Men are certainly under attack from all sides at the moment -- whether it's the endless list of celebrity bad boys or the sociologists who have come to fame by pointing out the statistical impotence of men at large. Apparently males these days watch porn 50 times a week, on average, play endless video games, fail out of school and are increasingly antisocial.
Those of us with testosterone and a well-meaning heart don't have much room to maneuver. For a good number of guys in my cohort (40s, white, from supposedly forward-looking backgrounds), the double bind of manhood predates the most recent attacks. Our feminist moms told us to be just like them to be loved. For our dads, the idea of macho got lost in some encounter group somewhere (except for Burt Reynolds in "Semi-Tough," when he is supposed to piss himself during a EST conference but sneaks in a catheder flask taped to his leg as back-up, which, ironically, I have a clear memory of going to see with my dad). So we just gave up on being macho.
If there is a gender war, men have just decided to gather up their marbles and go home. Virtual sex is better than real sex with a complex woman. Hanging with the boys over a beer and watching a game is better than getting your manhood wrapped around your eardrums. "Pass me the remote," is the mantra in response to getting kicked in the nuts.
I am not debating the statistics about manhood. I realize that we are, in the majority, a group of Internet-obsessed masturbators with deep-seated emotional issues. I'm proud to be a member of that group.
No, my issue is that we collectively, male and female, are obsessed with the worst of the worst when it comes to men rather than the best of the best. An 18-year-old kid gets drunk and does something stupid and disgusting, but frankly no more stupid or disgusting than I did drunk when I was 18 -- and dare I say most guys and a lot of women, too? Yet because this kid has even the hint of celebrity (he was one of 75 hopefuls on the U.S. Ski development team), it leads the national news and blows up into an international story.

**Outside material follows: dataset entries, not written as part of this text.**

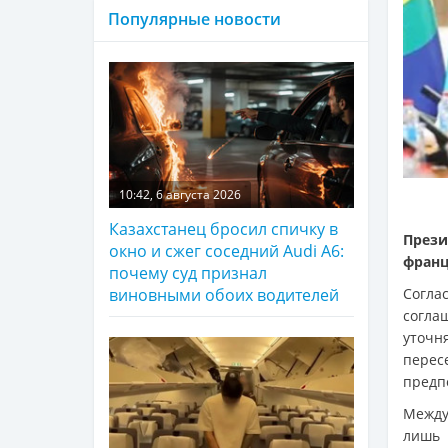
Популярные новости
10:42, 6 августа 2026
Казахстанец бросил спичку в
През
окно и сжег соседний Audi A6:
франц
почему суд признал
Согл
виновными обоих водителей
согл
уточн
пере
предпо
Между
лишь 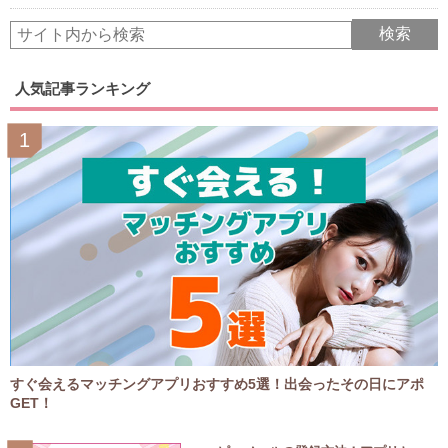
人気記事ランキング
すぐ会えるマッチングアプリおすすめ5選！出会ったその日にアポ
GET！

"A real man doesn't lie or cheat or beat his chest, but stares down things that seem impossible -- like flying at the speed of sound or walking on the moon -- and doing them anyways," I recently wrote in a piece about astronauts, but I might as well have been referring to all men.
"The New Macho" is a guy who has an aggressive moral compass that prioritizes the things that he finds important: family, being honest, making a difference in the world. He goes all out to figure that out, yet he is also more apt to take risks "and stare down things that seem impossible."